▶ **Directions**
Reproduce every line of the material below word for word, with no changes.

Segment Open

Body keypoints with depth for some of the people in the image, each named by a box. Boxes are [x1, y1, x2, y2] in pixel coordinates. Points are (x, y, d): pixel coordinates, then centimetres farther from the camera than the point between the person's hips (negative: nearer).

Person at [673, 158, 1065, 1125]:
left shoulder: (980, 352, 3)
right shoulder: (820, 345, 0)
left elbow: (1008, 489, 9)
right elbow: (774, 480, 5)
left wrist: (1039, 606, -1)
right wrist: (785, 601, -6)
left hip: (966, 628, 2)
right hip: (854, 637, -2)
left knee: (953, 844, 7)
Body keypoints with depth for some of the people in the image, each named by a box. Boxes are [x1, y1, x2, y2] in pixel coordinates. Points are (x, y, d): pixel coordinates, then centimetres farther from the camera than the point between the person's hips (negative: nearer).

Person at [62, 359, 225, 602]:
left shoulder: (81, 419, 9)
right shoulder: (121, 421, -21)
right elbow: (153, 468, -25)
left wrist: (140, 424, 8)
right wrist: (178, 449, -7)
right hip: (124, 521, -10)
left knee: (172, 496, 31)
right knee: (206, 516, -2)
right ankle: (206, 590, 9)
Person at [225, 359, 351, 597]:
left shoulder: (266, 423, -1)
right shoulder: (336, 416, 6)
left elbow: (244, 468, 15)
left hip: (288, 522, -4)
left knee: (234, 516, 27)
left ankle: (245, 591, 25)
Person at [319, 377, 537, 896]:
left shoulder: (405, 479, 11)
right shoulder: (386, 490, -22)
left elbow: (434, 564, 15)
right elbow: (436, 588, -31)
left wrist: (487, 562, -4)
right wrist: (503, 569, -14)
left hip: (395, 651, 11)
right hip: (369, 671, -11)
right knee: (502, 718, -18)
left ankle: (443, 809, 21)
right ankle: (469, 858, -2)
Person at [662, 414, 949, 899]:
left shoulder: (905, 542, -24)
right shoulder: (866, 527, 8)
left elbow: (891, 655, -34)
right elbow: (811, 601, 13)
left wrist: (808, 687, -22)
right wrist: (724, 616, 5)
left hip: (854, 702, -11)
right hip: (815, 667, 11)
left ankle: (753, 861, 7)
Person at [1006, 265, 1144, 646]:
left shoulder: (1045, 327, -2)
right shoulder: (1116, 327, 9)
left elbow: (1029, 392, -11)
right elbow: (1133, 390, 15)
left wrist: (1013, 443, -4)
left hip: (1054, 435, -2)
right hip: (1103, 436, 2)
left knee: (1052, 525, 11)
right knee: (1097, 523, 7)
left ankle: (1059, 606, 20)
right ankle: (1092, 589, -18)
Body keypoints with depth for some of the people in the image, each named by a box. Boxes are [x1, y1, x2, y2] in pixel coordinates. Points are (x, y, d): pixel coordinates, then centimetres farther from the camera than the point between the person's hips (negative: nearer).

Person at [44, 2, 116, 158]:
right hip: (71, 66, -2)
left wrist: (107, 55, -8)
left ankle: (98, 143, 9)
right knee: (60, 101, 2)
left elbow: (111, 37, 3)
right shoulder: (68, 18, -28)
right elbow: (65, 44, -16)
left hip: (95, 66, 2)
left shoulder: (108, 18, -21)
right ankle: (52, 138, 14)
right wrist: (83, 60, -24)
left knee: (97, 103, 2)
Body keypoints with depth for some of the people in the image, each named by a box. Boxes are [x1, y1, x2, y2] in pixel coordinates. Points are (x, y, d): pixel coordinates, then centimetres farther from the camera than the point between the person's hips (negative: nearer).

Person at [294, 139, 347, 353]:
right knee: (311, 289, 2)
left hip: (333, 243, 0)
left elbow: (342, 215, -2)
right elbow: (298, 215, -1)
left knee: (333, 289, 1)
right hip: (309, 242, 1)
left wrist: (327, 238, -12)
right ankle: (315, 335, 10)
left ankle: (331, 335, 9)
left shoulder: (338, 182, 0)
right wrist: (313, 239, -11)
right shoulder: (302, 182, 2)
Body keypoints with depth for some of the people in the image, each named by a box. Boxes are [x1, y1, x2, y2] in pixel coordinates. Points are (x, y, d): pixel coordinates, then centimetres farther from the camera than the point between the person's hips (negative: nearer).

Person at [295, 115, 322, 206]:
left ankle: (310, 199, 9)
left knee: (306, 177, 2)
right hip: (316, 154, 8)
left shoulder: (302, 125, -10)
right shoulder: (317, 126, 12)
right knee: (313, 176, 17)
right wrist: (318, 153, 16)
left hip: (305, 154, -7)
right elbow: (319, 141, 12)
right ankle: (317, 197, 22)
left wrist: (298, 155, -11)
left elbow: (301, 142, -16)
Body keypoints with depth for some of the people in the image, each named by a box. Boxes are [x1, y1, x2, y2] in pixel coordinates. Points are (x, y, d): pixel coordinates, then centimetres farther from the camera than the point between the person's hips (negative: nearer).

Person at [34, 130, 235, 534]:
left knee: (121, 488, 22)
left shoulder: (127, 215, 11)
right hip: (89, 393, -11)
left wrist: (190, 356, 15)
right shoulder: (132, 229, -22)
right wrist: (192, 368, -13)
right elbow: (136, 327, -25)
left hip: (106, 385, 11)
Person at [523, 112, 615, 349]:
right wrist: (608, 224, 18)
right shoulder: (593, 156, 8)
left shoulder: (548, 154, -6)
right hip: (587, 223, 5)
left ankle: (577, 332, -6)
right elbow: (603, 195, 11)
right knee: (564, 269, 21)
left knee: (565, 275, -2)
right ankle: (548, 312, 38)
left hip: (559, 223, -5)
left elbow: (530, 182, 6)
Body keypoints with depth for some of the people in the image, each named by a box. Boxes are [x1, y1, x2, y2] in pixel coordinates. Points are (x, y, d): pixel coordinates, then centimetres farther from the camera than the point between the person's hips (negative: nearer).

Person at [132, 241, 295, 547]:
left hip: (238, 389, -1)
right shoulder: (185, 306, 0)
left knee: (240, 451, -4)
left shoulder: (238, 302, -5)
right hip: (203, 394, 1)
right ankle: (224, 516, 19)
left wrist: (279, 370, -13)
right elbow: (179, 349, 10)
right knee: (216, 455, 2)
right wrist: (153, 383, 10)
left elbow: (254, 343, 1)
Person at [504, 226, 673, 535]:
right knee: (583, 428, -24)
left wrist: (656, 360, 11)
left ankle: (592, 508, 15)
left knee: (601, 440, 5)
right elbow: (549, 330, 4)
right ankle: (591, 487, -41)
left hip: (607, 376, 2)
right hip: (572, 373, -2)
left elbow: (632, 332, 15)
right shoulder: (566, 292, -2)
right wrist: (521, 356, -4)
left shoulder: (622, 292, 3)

Segment Closed

▶ **Response area**
Body keypoints with depth for some of the people in the image, each named by a box. Boxes are [x1, y1, x2, y2] in pixel coordinates. Points are (x, y, d): pixel coordinates, then centimetres farther from the camera than the point between the person's hips (negative: nearer).

Person at [673, 158, 1065, 1125]:
left shoulder: (980, 352, 3)
right shoulder: (820, 345, 0)
left elbow: (1008, 489, 9)
right elbow: (774, 480, 5)
left wrist: (1039, 606, -1)
right wrist: (785, 601, -6)
left hip: (966, 628, 2)
right hip: (854, 637, -2)
left knee: (953, 844, 7)
Body keypoints with depth for some of the people in the image, each named by a box. Boxes are [x1, y1, x2, y2] in pixel coordinates. Points are (x, y, d): pixel coordinates, then centimetres farther from the camera than the point between the person's hips (negative: nearer).

Person at [62, 359, 225, 602]:
left shoulder: (81, 419, 9)
right shoulder: (121, 421, -21)
right elbow: (153, 468, -25)
left wrist: (140, 424, 8)
right wrist: (178, 449, -7)
right hip: (124, 521, -10)
left knee: (172, 496, 31)
right knee: (206, 516, -2)
right ankle: (206, 590, 9)
Person at [225, 359, 351, 597]:
left shoulder: (266, 423, -1)
right shoulder: (336, 416, 6)
left elbow: (244, 468, 15)
left hip: (288, 522, -4)
left knee: (234, 516, 27)
left ankle: (245, 591, 25)
Person at [319, 377, 537, 896]:
left shoulder: (405, 479, 11)
right shoulder: (386, 490, -22)
left elbow: (434, 564, 15)
right elbow: (436, 588, -31)
left wrist: (487, 562, -4)
right wrist: (503, 569, -14)
left hip: (395, 651, 11)
right hip: (369, 671, -11)
right knee: (502, 718, -18)
left ankle: (443, 809, 21)
right ankle: (469, 858, -2)
Person at [662, 414, 949, 899]:
left shoulder: (905, 542, -24)
right shoulder: (866, 527, 8)
left elbow: (891, 655, -34)
right elbow: (811, 601, 13)
left wrist: (808, 687, -22)
right wrist: (724, 616, 5)
left hip: (854, 702, -11)
right hip: (815, 667, 11)
left ankle: (753, 861, 7)
Person at [1006, 265, 1144, 646]:
left shoulder: (1045, 327, -2)
right shoulder: (1116, 327, 9)
left elbow: (1029, 392, -11)
right elbow: (1133, 390, 15)
left wrist: (1013, 443, -4)
left hip: (1054, 435, -2)
right hip: (1103, 436, 2)
left knee: (1052, 525, 11)
right knee: (1097, 523, 7)
left ankle: (1059, 606, 20)
right ankle: (1092, 589, -18)
Body keypoints with depth for some of the people in the image, each named by a box. Boxes are [x1, y1, x2, y2] in pixel coordinates. Points are (x, y, d): pixel coordinates, then centimetres farther from the camera than the point between the person's hips (negative: nearer).

Person at [44, 2, 116, 158]:
right hip: (71, 66, -2)
left wrist: (107, 55, -8)
left ankle: (98, 143, 9)
right knee: (60, 101, 2)
left elbow: (111, 37, 3)
right shoulder: (68, 18, -28)
right elbow: (65, 44, -16)
left hip: (95, 66, 2)
left shoulder: (108, 18, -21)
right ankle: (52, 138, 14)
right wrist: (83, 60, -24)
left knee: (97, 103, 2)
Body keypoints with depth for some of the people in the image, each named by a box. Boxes are [x1, y1, x2, y2] in pixel coordinates. Points are (x, y, d): pixel coordinates, then centimetres farther from the camera than the point between the person's hips (negative: nearer).

Person at [294, 139, 347, 353]:
right knee: (311, 289, 2)
left hip: (333, 243, 0)
left elbow: (342, 215, -2)
right elbow: (298, 215, -1)
left knee: (333, 289, 1)
right hip: (309, 242, 1)
left wrist: (327, 238, -12)
right ankle: (315, 335, 10)
left ankle: (331, 335, 9)
left shoulder: (338, 182, 0)
right wrist: (313, 239, -11)
right shoulder: (302, 182, 2)
Body keypoints with depth for some of the people in the image, each named by a box. Boxes are [x1, y1, x2, y2] in pixel coordinates. Points are (x, y, d): pixel coordinates, then centimetres farther from the camera than the point between the person's hips (negative: nearer).

Person at [295, 115, 322, 206]:
left ankle: (310, 199, 9)
left knee: (306, 177, 2)
right hip: (316, 154, 8)
left shoulder: (302, 125, -10)
right shoulder: (317, 126, 12)
right knee: (313, 176, 17)
right wrist: (318, 153, 16)
left hip: (305, 154, -7)
right elbow: (319, 141, 12)
right ankle: (317, 197, 22)
left wrist: (298, 155, -11)
left elbow: (301, 142, -16)
Body keypoints with depth for some of the people in the image, each named by a box. Boxes are [x1, y1, x2, y2] in pixel coordinates. Points are (x, y, d): pixel coordinates, then centimetres farther from the camera than the point between the person's hips (negative: nearer).

Person at [34, 130, 235, 534]:
left knee: (121, 488, 22)
left shoulder: (127, 215, 11)
right hip: (89, 393, -11)
left wrist: (190, 356, 15)
right shoulder: (132, 229, -22)
right wrist: (192, 368, -13)
right elbow: (136, 327, -25)
left hip: (106, 385, 11)
Person at [523, 112, 615, 349]:
right wrist: (608, 224, 18)
right shoulder: (593, 156, 8)
left shoulder: (548, 154, -6)
right hip: (587, 223, 5)
left ankle: (577, 332, -6)
right elbow: (603, 195, 11)
right knee: (564, 269, 21)
left knee: (565, 275, -2)
right ankle: (548, 312, 38)
left hip: (559, 223, -5)
left elbow: (530, 182, 6)
Body keypoints with depth for some of the people in the image, each named by a box. Boxes are [x1, y1, x2, y2] in pixel coordinates. Points are (x, y, d): pixel coordinates, then centimetres farther from the camera than the point between the person's hips (negative: nearer).

Person at [132, 241, 295, 547]:
left hip: (238, 389, -1)
right shoulder: (185, 306, 0)
left knee: (240, 451, -4)
left shoulder: (238, 302, -5)
right hip: (203, 394, 1)
right ankle: (224, 516, 19)
left wrist: (279, 370, -13)
right elbow: (179, 349, 10)
right knee: (216, 455, 2)
right wrist: (153, 383, 10)
left elbow: (254, 343, 1)
Person at [504, 226, 673, 535]:
right knee: (583, 428, -24)
left wrist: (656, 360, 11)
left ankle: (592, 508, 15)
left knee: (601, 440, 5)
right elbow: (549, 330, 4)
right ankle: (591, 487, -41)
left hip: (607, 376, 2)
right hip: (572, 373, -2)
left elbow: (632, 332, 15)
right shoulder: (566, 292, -2)
right wrist: (521, 356, -4)
left shoulder: (622, 292, 3)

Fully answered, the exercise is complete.